The Rose family left Schitt's Creek, but not without leaving their mark on the tiny hamlet. Warning, spoilers follow for the series finale of Schitt's Creek titled "Happy Ending."
"Happy Ending" began with David (Dan Levy) receiving some not so happy news: It's pouring on his wedding day to Patrick (Noah Reid) Their outdoor venue? Just a big puddle. Their officiant? Canceled. So, the entire town came together under the guidance of Stevie (Emily Hampshire) and Johnny (Eugene Levy).
Moira (Catherine O'Hara), who previously served as officiant over one of Pat Sajak's weddings, stepped up to the plate for her son. Ronnie (Karen Robinson) secured flowers. The Jazzagals came together for music. Roland (Chris Elliot) secured the town hall for the venue. Meanwhile, Patrick arranged for David to have a massage and relax, something that was on the books before the weather-related mishaps.

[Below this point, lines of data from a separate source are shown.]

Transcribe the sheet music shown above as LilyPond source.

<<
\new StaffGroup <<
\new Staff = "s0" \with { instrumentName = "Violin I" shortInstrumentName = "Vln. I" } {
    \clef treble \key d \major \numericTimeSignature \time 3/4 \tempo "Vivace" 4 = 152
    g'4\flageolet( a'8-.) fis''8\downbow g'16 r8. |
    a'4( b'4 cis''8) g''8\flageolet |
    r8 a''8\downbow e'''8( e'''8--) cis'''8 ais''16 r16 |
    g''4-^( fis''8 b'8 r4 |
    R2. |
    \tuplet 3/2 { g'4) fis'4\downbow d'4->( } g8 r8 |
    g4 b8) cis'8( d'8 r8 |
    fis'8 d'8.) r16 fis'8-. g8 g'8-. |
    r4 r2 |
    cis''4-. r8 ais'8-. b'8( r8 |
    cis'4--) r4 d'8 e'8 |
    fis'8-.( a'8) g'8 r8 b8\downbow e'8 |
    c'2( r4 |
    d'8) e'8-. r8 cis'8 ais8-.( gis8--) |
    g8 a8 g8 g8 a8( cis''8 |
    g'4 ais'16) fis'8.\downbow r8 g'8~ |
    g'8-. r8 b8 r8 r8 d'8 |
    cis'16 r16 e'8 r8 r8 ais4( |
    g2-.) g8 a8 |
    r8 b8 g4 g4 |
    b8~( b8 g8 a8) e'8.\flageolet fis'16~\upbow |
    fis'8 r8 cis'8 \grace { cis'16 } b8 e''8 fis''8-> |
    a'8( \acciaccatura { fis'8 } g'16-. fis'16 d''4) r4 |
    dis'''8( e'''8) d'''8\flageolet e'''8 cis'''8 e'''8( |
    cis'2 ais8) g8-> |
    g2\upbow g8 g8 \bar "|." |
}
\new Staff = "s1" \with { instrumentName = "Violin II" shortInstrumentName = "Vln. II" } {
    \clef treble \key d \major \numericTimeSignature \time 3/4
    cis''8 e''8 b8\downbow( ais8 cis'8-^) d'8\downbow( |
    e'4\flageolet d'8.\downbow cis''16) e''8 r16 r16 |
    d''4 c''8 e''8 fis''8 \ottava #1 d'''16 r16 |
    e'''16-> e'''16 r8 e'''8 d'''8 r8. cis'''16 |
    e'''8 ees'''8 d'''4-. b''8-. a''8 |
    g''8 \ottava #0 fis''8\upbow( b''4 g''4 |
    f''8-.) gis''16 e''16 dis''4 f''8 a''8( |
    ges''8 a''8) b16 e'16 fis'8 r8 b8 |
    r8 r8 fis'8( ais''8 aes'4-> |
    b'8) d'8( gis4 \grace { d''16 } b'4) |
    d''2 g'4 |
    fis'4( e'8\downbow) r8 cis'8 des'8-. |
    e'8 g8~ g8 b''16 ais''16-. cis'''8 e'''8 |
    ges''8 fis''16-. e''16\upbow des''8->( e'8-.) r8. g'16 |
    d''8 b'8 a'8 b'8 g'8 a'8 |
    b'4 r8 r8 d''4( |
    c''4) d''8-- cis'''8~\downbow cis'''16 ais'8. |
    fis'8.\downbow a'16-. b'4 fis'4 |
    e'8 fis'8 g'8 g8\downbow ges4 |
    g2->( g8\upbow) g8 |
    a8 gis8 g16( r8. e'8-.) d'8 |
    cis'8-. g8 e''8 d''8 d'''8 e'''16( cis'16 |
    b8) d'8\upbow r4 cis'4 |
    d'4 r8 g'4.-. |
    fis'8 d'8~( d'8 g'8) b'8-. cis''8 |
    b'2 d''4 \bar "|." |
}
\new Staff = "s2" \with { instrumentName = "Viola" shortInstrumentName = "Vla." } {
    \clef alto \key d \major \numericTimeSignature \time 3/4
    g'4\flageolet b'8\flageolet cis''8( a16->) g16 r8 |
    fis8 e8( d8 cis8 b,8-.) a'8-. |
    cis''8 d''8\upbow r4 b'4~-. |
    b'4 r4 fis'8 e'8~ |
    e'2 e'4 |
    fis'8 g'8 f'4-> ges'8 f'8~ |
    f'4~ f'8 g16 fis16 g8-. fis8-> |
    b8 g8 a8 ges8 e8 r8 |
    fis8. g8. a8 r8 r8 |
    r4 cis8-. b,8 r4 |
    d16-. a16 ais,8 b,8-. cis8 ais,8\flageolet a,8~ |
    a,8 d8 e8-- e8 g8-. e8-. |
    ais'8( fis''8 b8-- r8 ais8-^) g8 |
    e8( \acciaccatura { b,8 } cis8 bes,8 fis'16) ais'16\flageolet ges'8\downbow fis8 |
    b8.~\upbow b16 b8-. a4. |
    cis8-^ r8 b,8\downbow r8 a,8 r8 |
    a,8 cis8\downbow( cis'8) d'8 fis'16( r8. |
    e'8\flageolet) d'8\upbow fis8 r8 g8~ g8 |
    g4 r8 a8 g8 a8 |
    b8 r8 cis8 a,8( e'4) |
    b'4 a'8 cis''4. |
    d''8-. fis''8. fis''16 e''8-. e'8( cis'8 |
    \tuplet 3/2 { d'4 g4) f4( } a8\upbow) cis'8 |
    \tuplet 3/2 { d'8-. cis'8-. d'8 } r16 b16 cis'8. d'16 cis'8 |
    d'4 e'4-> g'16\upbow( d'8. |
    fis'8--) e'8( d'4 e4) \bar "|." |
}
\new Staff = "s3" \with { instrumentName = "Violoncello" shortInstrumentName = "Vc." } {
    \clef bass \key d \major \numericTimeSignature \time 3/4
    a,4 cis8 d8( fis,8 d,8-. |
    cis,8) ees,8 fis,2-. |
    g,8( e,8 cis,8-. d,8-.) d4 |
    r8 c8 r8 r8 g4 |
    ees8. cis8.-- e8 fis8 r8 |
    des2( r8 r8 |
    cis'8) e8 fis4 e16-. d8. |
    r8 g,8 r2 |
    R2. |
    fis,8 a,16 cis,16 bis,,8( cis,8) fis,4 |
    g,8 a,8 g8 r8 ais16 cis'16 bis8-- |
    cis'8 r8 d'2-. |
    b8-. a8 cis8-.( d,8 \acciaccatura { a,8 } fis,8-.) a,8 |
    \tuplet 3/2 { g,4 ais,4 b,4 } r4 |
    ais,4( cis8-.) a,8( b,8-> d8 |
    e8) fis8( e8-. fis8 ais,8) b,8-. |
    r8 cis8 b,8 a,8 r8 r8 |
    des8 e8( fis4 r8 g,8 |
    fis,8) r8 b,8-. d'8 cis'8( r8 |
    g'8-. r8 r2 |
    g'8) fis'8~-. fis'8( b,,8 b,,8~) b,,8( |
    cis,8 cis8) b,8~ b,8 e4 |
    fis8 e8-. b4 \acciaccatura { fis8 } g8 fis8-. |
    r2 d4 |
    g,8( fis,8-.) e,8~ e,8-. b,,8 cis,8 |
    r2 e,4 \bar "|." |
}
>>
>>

And Patrick made sure to tip generously to ensure David received extra attention. However, he didn't anticipate that would mean David receiving a "happy ending" from the masseuse. With that, uh, hiccup in the past, David and Patrick made it down the aisle as the Jazzagals sang songs significant to the show, "The Best" and "Precious Love." During their vows, which were presided over by Moira in an ensemble that could only be called pope couture, Patrick sang Mariah Carey to David. Years ago, that act would have sent David running.
After celebrations, Moira and Johnny headed to the West Coast, leaving their children at the Rosebud Motel. But they never received Roland's going away present…until they were leaving the city limits. As they pulled away, Johnny saw the new Schitt's Creek sign which now featured his family in place of the Schitt family ancestors, acknowledging the family's impact on the town.
Throughout the episode, an air of finality could be felt. From Alexis booping her mom and brother on the nose, the way she shows affection and indication of a close relationship, to the musical selections at the wedding. The finale was rife with emotional moments, but quick to remind viewers to laugh. A balance that is hard to achieve, but one Schitt's Creek has mastered over it six seasons on the air.